Copy out the full listing exactly, omitting any picture it contains.
*** Opening Given records ***
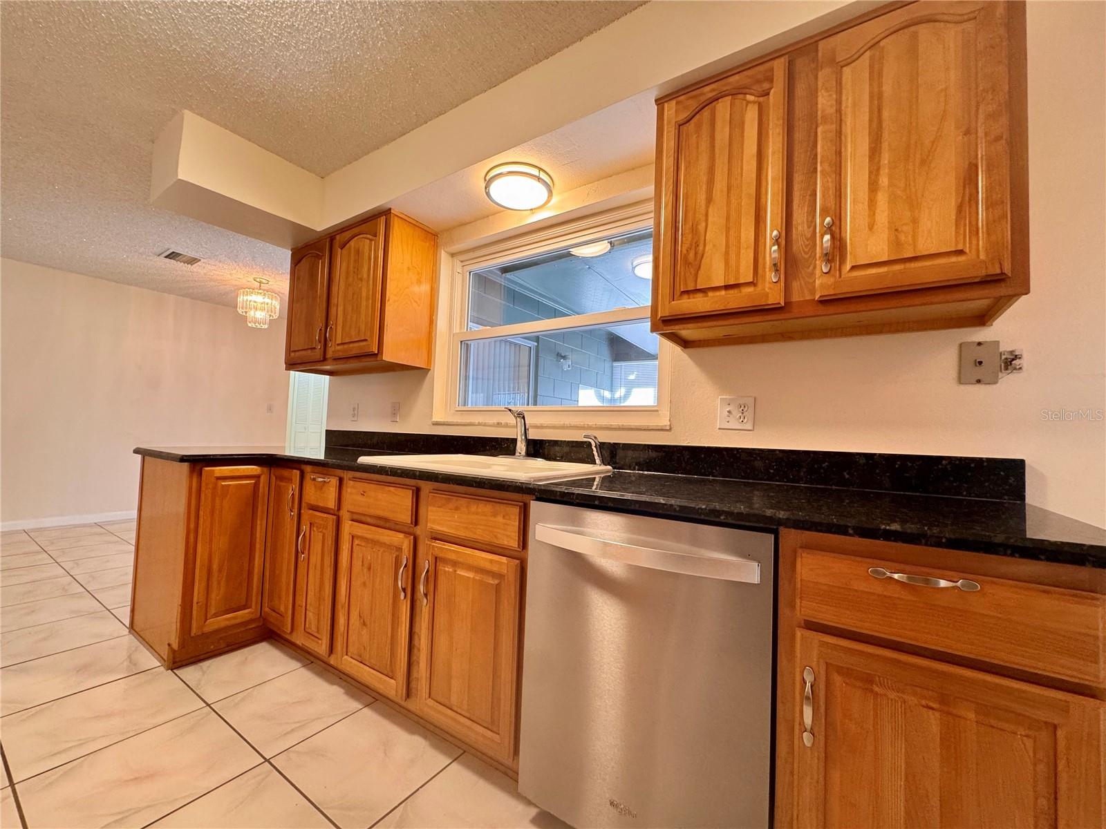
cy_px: 414
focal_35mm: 14
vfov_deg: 85.7
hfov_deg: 102.1
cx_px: 553
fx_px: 447
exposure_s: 1/60
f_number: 2.2
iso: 200
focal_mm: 2.22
*** Closing Given records ***
Reply:
cy_px: 414
focal_35mm: 14
vfov_deg: 85.7
hfov_deg: 102.1
cx_px: 553
fx_px: 447
exposure_s: 1/60
f_number: 2.2
iso: 200
focal_mm: 2.22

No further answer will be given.